Валентин Сидоров - В поисках Шамбалы
Есть запись любопытного разговора с директором сельского Дворца культуры — немолодой полной женщиной, закутанной — в помещении было холодно — в пуховый платок. Я застал ее за неожиданным и странным занятием: с потемневшими от напряжения глазами она переносила на белый лист ватмана изречение древнегреческого философа Пифагора:
"Благородная супруга!
Если желаешь, чтоб муж твой свободное время проводил подле тебя, то побеспокойся, чтоб он ни в каком ином месте не находил столько приятности, удовольствия, скромности, нежности".
Выяснилось, что в клубе планируется вечер встречи молодоженов. На этот случай и понадобился призыв эллинского мудреца.
Вот наш диалог:
— Наталья Ивановна, не мешают телевизоры план выполнять? Ходит народ в кино?
— Смотря на что. Вчера вон был «Брак по-итальянски». Так валом валили.
— Понравилось?
Наталья Ивановна неопределенно пожимает плечами.
— Да как сказать. Немного стыдно было смотреть. Не привыкли мы к таким фильмам.
(В скобках замечу, что разговор происходил зимой шестьдесят шестого года. В наши дни, как вы понимаете, он был бы невозможен: к таким фильмам, как «Брак по-итальянски», и не только к таким, уже привыкли.)
Согласно замыслу, одной из узловых тем моей вещи должна была стать проблема гибели малых рек. Тема затрагивала меня лично: ведь на берегу тихой речушки Потудани прошло мое детство. Здесь я научился плавать и однажды чуть не утонул. Сейчас в это трудно поверить, потому что речку в иных местах можно если не перешагнуть, то, во всяком случае, перепрыгнуть.
Никакой тайны за семью печатями не было. Дело в том, что стали распахивать пойменные земли.
Раньше никто на это не замахивался. Да если б и попытались, ничего бы не вышло: сохе не под силу цепкие корни диких луговых трав. Но вот появилась техника — тракторы, плуги, глубоко берущие землю, — и все пошло по-иному.

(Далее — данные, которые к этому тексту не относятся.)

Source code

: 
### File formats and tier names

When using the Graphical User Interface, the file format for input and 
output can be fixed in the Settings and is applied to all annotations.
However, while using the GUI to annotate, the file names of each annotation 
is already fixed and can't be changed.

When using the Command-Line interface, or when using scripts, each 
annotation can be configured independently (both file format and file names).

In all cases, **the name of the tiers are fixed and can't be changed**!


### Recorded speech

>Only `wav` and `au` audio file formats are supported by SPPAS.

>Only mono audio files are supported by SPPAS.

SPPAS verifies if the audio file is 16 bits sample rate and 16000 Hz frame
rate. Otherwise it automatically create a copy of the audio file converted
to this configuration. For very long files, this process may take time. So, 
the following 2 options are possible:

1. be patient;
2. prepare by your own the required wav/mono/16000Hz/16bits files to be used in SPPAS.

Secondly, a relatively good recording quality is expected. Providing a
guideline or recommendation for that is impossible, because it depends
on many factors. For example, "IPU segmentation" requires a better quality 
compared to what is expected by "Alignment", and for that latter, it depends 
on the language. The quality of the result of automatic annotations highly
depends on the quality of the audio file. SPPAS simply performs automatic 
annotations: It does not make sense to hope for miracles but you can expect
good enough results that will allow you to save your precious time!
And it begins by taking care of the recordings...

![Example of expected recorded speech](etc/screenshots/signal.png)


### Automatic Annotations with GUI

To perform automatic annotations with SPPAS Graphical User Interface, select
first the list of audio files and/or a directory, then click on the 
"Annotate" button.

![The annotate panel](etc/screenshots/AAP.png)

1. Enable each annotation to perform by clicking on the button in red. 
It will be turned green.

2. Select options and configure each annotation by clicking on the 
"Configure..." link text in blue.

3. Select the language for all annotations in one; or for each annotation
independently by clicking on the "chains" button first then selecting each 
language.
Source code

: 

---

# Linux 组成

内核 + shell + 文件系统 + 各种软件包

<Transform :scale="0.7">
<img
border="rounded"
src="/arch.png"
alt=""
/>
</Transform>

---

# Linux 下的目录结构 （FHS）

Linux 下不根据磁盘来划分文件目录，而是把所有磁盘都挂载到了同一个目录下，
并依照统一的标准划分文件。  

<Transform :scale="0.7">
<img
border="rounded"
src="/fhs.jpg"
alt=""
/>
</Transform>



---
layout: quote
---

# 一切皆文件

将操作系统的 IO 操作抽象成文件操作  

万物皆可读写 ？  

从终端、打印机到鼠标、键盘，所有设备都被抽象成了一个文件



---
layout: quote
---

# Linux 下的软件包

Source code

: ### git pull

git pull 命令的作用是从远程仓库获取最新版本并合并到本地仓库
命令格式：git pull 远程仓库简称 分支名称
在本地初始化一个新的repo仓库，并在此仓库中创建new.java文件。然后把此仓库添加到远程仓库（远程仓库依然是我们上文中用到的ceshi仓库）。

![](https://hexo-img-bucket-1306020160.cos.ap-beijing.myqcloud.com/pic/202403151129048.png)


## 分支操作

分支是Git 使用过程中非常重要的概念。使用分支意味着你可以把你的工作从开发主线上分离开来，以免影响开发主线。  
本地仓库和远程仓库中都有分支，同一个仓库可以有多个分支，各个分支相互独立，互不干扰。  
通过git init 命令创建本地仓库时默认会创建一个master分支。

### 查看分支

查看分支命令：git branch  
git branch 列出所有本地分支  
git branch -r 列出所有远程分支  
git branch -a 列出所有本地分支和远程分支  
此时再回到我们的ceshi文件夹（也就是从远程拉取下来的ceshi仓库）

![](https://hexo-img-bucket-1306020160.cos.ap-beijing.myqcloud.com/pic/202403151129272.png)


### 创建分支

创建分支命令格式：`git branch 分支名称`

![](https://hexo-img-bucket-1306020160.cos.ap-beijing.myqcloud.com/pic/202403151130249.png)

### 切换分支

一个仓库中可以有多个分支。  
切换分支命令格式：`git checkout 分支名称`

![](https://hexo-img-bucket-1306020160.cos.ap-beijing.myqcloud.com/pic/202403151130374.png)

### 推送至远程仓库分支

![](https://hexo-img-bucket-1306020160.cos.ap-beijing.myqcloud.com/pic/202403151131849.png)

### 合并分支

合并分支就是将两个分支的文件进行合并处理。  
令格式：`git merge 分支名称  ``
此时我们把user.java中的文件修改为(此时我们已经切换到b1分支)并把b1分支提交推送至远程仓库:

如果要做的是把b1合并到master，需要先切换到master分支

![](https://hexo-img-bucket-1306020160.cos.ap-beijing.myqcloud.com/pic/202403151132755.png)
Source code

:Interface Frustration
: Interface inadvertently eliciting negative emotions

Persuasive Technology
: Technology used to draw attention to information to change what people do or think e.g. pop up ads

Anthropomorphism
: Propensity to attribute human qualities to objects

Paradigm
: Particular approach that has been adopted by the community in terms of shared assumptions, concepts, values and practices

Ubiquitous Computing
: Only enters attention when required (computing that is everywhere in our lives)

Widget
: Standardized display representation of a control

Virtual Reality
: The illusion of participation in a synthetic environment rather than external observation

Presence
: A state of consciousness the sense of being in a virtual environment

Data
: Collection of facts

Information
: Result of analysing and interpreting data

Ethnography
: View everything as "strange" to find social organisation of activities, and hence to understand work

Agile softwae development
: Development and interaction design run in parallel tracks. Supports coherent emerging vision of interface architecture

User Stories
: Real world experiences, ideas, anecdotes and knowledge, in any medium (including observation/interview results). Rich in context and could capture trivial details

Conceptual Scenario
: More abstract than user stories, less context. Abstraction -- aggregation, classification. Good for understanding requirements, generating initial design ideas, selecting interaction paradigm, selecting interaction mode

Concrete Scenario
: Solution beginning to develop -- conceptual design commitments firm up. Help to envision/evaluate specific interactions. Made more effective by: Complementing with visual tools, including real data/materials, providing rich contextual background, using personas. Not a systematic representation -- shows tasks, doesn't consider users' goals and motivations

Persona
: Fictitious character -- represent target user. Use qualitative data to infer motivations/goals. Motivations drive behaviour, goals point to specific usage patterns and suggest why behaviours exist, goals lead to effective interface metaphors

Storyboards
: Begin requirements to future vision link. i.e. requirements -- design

Урожаи на заливных землях большие. Но забыли о самом главном (а может, не забыли, но решили: стоит ли придавать значение тому, что будет лет через десять — двадцать. Обойдется). Реки — разливные. Весной река выходит из берегов, затопляет низину, возвращаясь в русло, тащит с собой чернозем. Год, второй — и вода занавозилась, поднялось дно. Обмелела, загрязнилась в одном месте, начала мелеть и в других. Десять — двенадцать лет, и речка — мутный ручей или нет ее вовсе.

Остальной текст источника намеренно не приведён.